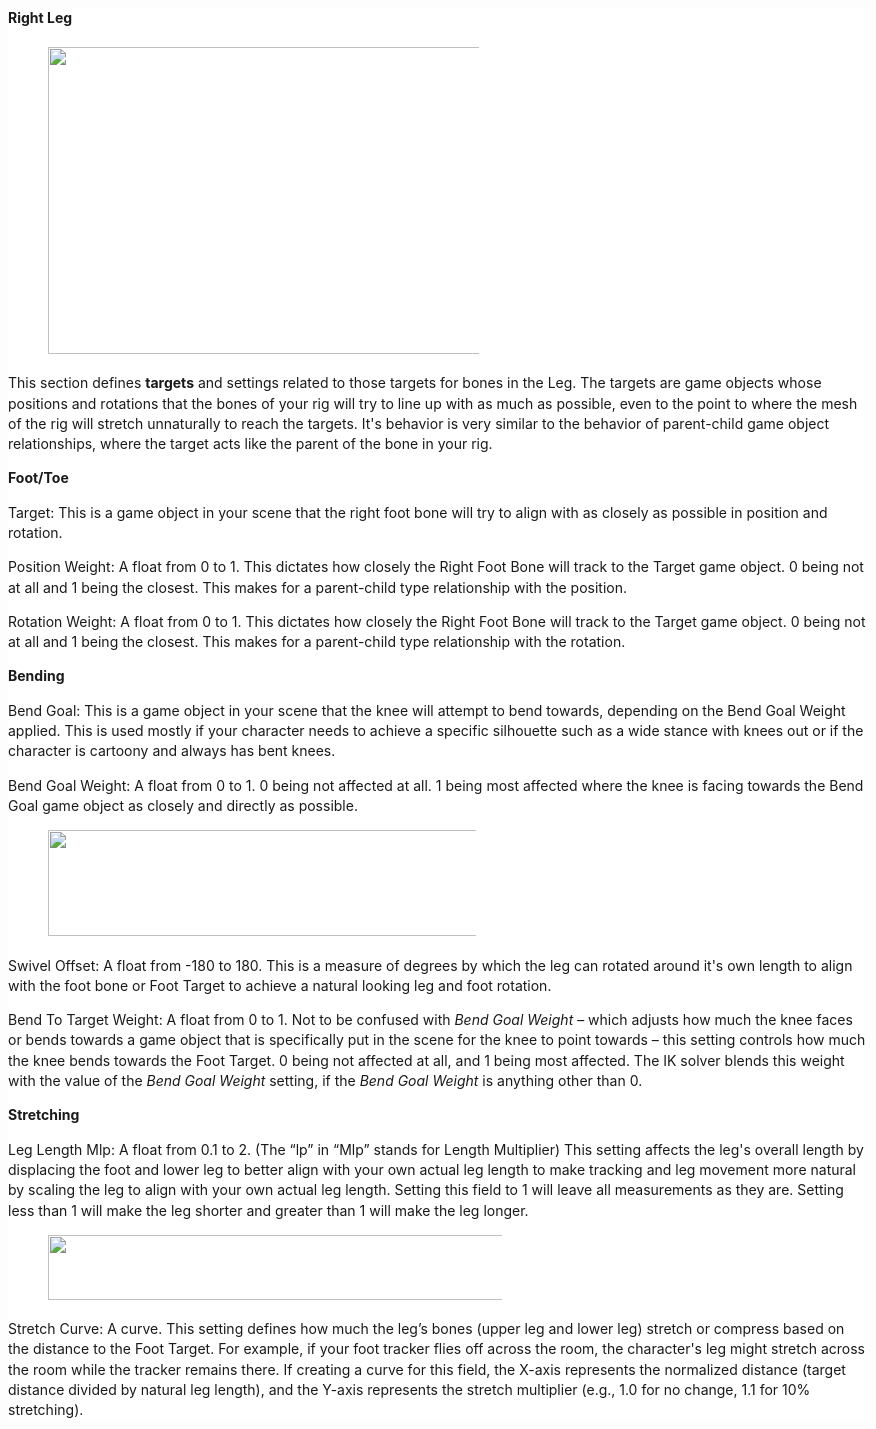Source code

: #### Right Leg

<figure class="image image-style-align-right image_resized" style="width:50.09%;"><img style="aspect-ratio:513/307;" src="api/attachments/3flDmSl1hi34/image/image.png" width="513" height="307"></figure>

This section defines **targets** and settings related to those targets for bones in the Leg. The targets are game objects whose positions and rotations that the bones of your rig will try to line up with as much as possible, even to the point to where the mesh of the rig will stretch unnaturally to reach the targets. It's behavior is very similar to the behavior of parent-child game object relationships, where the target acts like the parent of the bone in your rig.

**Foot/Toe**

Target: This is a game object in your scene that the right foot bone will try to align with as closely as possible in position and rotation.

Position Weight: A float from 0 to 1. This dictates how closely the Right Foot Bone will track to the Target game object. 0 being not at all and 1 being the closest. This makes for a parent-child type relationship with the position.

Rotation Weight: A float from 0 to 1. This dictates how closely the Right Foot Bone will track to the Target game object. 0 being not at all and 1 being the closest. This makes for a parent-child type relationship with the rotation.

**Bending**

Bend Goal: This is a game object in your scene that the knee will attempt to bend towards, depending on the Bend Goal Weight applied. This is used mostly if your character needs to achieve a specific silhouette such as a wide stance with knees out or if the character is cartoony and always has bent knees.

Bend Goal Weight: A float from 0 to 1. 0 being not affected at all. 1 being most affected where the knee is facing towards the Bend Goal game object as closely and directly as possible.

<figure class="image image-style-align-right image_resized" style="width:49.82%;"><img style="aspect-ratio:486/106;" src="api/attachments/QDtxdESRURBJ/image/image.png" width="486" height="106"></figure>

Swivel Offset: A float from -180 to 180. This is a measure of degrees by which the leg can rotated around it's own length to align with the foot bone or Foot Target to achieve a natural looking leg and foot rotation. 

Bend To Target Weight: A float from 0 to 1. Not to be confused with _Bend Goal Weight_ – which adjusts how much the knee faces or bends towards a game object that is specifically put in the scene for the knee to point towards – this setting controls how much the knee bends towards the Foot Target. 0 being not affected at all, and 1 being most affected. The IK solver blends this weight with the value of the _Bend Goal Weight_ setting, if the _Bend Goal Weight_ is anything other than 0.

**Stretching**

Leg Length Mlp: A float from 0.1 to 2. (The “lp” in “Mlp” stands for Length Multiplier) This setting affects the leg's overall length by displacing the foot and lower leg to better align with your own actual leg length to make tracking and leg movement more natural by scaling the leg to align with your own actual leg length. Setting this field to 1 will leave all measurements as they are. Setting less than 1 will make the leg shorter and greater than 1 will make the leg longer.

<figure class="image image-style-align-right image_resized" style="width:52.75%;"><img style="aspect-ratio:487/65;" src="api/attachments/yADf4FG7Zrg2/image/image.png" width="487" height="65"></figure>

Stretch Curve: A curve. This setting defines how much the leg’s bones (upper leg and lower leg) stretch or compress based on the distance to the Foot Target. For example, if your foot tracker flies off across the room, the character's leg might stretch across the room while the tracker remains there. If creating a curve for this field, the X-axis represents the normalized distance (target distance divided by natural leg length), and the Y-axis represents the stretch multiplier (e.g., 1.0 for no change, 1.1 for 10% stretching).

--

WHAT TO PRODUCE
Each record above is to be copied out exactly; its pictures are not.

OUTPUT BELOW
Source code

: #### Right Leg

<figure class="image image-style-align-right image_resized" style="width:50.09%;"><img style="aspect-ratio:513/307;" src="api/attachments/3flDmSl1hi34/image/image.png" width="513" height="307"></figure>

This section defines **targets** and settings related to those targets for bones in the Leg. The targets are game objects whose positions and rotations that the bones of your rig will try to line up with as much as possible, even to the point to where the mesh of the rig will stretch unnaturally to reach the targets. It's behavior is very similar to the behavior of parent-child game object relationships, where the target acts like the parent of the bone in your rig.

**Foot/Toe**

Target: This is a game object in your scene that the right foot bone will try to align with as closely as possible in position and rotation.

Position Weight: A float from 0 to 1. This dictates how closely the Right Foot Bone will track to the Target game object. 0 being not at all and 1 being the closest. This makes for a parent-child type relationship with the position.

Rotation Weight: A float from 0 to 1. This dictates how closely the Right Foot Bone will track to the Target game object. 0 being not at all and 1 being the closest. This makes for a parent-child type relationship with the rotation.

**Bending**

Bend Goal: This is a game object in your scene that the knee will attempt to bend towards, depending on the Bend Goal Weight applied. This is used mostly if your character needs to achieve a specific silhouette such as a wide stance with knees out or if the character is cartoony and always has bent knees.

Bend Goal Weight: A float from 0 to 1. 0 being not affected at all. 1 being most affected where the knee is facing towards the Bend Goal game object as closely and directly as possible.

<figure class="image image-style-align-right image_resized" style="width:49.82%;"><img style="aspect-ratio:486/106;" src="api/attachments/QDtxdESRURBJ/image/image.png" width="486" height="106"></figure>

Swivel Offset: A float from -180 to 180. This is a measure of degrees by which the leg can rotated around it's own length to align with the foot bone or Foot Target to achieve a natural looking leg and foot rotation. 

Bend To Target Weight: A float from 0 to 1. Not to be confused with _Bend Goal Weight_ – which adjusts how much the knee faces or bends towards a game object that is specifically put in the scene for the knee to point towards – this setting controls how much the knee bends towards the Foot Target. 0 being not affected at all, and 1 being most affected. The IK solver blends this weight with the value of the _Bend Goal Weight_ setting, if the _Bend Goal Weight_ is anything other than 0.

**Stretching**

Leg Length Mlp: A float from 0.1 to 2. (The “lp” in “Mlp” stands for Length Multiplier) This setting affects the leg's overall length by displacing the foot and lower leg to better align with your own actual leg length to make tracking and leg movement more natural by scaling the leg to align with your own actual leg length. Setting this field to 1 will leave all measurements as they are. Setting less than 1 will make the leg shorter and greater than 1 will make the leg longer.

<figure class="image image-style-align-right image_resized" style="width:52.75%;"><img style="aspect-ratio:487/65;" src="api/attachments/yADf4FG7Zrg2/image/image.png" width="487" height="65"></figure>

Stretch Curve: A curve. This setting defines how much the leg’s bones (upper leg and lower leg) stretch or compress based on the distance to the Foot Target. For example, if your foot tracker flies off across the room, the character's leg might stretch across the room while the tracker remains there. If creating a curve for this field, the X-axis represents the normalized distance (target distance divided by natural leg length), and the Y-axis represents the stretch multiplier (e.g., 1.0 for no change, 1.1 for 10% stretching).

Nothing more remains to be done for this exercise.